- **Work order**: For the entries below, the result should be an exact transcription of the lines from the one with "# **Visual Studio 代码(实时共享)**" up to and including the one with "2.安装完成后，选择是加入协作还是创建协作组。一旦你选择了任何一个，它会要求你登录到你的 Github 帐户。", and only those.

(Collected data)
====

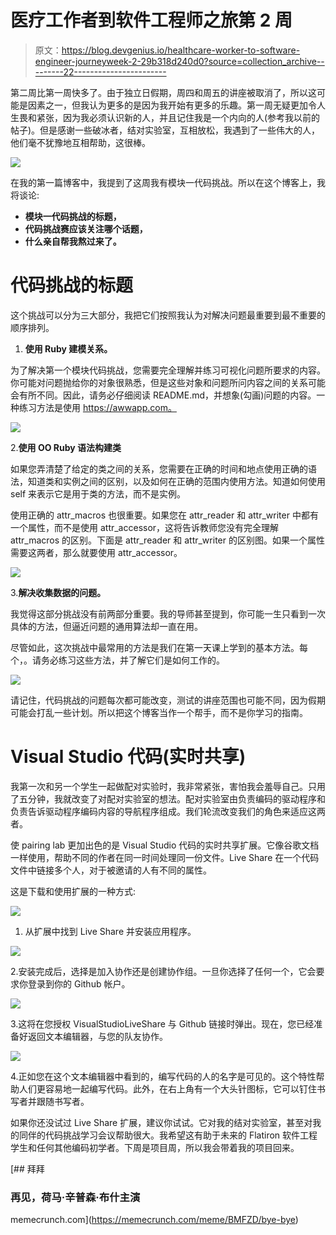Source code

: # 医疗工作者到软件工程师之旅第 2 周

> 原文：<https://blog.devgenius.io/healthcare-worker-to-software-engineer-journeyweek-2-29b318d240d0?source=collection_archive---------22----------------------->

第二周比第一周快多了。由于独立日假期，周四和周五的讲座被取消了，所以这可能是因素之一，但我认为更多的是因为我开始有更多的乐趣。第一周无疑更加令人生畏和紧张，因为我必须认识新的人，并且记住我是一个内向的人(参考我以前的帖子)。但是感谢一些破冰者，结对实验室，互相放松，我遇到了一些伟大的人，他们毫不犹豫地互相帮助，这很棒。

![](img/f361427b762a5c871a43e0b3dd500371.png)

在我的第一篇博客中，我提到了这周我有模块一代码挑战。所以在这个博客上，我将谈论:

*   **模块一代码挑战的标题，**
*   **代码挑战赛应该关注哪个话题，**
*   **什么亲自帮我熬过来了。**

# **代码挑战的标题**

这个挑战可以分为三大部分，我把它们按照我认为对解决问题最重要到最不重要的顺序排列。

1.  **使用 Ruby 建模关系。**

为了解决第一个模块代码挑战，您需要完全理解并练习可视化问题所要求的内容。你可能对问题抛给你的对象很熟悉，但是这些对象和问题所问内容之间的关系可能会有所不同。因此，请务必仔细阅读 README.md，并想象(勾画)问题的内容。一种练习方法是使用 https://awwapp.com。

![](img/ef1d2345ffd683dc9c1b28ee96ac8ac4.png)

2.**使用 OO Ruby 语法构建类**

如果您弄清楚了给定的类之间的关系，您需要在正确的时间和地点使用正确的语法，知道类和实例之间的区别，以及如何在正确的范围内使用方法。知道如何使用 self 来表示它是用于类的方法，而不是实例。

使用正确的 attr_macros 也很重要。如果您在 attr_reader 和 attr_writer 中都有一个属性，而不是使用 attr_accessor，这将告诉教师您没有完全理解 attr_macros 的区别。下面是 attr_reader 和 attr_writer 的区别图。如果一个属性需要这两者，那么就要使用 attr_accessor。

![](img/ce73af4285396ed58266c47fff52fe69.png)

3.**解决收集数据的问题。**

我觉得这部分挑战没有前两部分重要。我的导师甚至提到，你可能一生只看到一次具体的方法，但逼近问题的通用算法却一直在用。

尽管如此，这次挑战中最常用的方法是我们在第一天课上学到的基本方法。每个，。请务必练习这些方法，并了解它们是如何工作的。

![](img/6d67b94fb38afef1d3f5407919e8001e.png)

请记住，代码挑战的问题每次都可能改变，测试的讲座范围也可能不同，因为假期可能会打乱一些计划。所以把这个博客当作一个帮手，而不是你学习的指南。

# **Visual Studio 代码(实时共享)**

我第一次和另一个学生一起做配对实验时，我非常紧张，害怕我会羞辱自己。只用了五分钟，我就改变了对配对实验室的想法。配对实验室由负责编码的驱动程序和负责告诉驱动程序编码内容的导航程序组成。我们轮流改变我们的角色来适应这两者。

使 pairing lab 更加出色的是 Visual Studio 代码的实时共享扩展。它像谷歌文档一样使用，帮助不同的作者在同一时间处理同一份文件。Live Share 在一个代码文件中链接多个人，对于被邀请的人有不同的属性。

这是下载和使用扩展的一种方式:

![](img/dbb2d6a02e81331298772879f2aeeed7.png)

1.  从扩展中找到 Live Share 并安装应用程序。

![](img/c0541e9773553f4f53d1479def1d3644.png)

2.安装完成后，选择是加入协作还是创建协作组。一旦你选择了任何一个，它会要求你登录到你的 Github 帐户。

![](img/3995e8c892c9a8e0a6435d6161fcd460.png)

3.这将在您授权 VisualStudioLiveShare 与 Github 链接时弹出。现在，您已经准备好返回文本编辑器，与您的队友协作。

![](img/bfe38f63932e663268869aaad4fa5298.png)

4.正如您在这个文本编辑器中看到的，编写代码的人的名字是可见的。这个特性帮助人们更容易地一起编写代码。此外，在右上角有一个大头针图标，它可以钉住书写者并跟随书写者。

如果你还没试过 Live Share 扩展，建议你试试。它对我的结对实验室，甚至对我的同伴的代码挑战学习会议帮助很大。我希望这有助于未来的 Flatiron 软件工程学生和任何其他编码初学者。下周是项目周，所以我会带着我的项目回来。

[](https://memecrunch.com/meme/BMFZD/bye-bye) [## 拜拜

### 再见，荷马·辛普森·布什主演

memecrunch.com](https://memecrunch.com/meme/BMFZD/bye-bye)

====

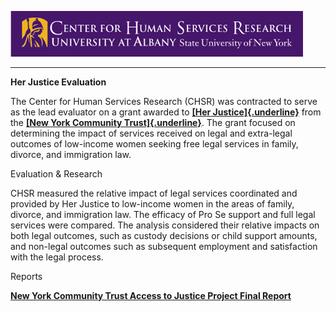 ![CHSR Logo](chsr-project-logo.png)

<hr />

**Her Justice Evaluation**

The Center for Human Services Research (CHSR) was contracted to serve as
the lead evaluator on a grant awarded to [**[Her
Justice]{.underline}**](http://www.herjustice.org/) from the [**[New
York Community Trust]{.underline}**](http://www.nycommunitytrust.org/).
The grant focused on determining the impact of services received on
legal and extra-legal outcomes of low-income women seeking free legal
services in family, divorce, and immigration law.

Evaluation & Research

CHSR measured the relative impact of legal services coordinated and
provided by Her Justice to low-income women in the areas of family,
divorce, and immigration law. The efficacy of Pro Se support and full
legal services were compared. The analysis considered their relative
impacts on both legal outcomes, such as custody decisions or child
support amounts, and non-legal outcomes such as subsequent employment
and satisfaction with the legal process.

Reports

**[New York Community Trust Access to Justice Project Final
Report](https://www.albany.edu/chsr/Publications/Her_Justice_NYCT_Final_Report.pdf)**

====

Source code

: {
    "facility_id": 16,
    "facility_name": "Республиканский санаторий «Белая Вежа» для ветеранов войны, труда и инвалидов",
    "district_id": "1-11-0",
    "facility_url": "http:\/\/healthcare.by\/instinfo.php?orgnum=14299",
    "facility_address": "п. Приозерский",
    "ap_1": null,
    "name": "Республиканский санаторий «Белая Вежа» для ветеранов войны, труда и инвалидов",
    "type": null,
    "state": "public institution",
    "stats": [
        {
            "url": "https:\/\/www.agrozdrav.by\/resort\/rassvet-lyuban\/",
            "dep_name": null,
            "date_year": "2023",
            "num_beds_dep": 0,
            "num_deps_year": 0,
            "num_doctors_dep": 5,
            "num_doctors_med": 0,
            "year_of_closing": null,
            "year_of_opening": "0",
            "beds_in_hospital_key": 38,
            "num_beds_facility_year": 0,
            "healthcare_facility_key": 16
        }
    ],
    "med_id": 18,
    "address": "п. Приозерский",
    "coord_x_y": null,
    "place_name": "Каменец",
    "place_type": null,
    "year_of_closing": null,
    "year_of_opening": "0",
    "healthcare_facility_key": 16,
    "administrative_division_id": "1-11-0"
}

====

- **Answer**:
# **Visual Studio 代码(实时共享)**

我第一次和另一个学生一起做配对实验时，我非常紧张，害怕我会羞辱自己。只用了五分钟，我就改变了对配对实验室的想法。配对实验室由负责编码的驱动程序和负责告诉驱动程序编码内容的导航程序组成。我们轮流改变我们的角色来适应这两者。

使 pairing lab 更加出色的是 Visual Studio 代码的实时共享扩展。它像谷歌文档一样使用，帮助不同的作者在同一时间处理同一份文件。Live Share 在一个代码文件中链接多个人，对于被邀请的人有不同的属性。

这是下载和使用扩展的一种方式:

![](img/dbb2d6a02e81331298772879f2aeeed7.png)

1.  从扩展中找到 Live Share 并安装应用程序。

![](img/c0541e9773553f4f53d1479def1d3644.png)

2.安装完成后，选择是加入协作还是创建协作组。一旦你选择了任何一个，它会要求你登录到你的 Github 帐户。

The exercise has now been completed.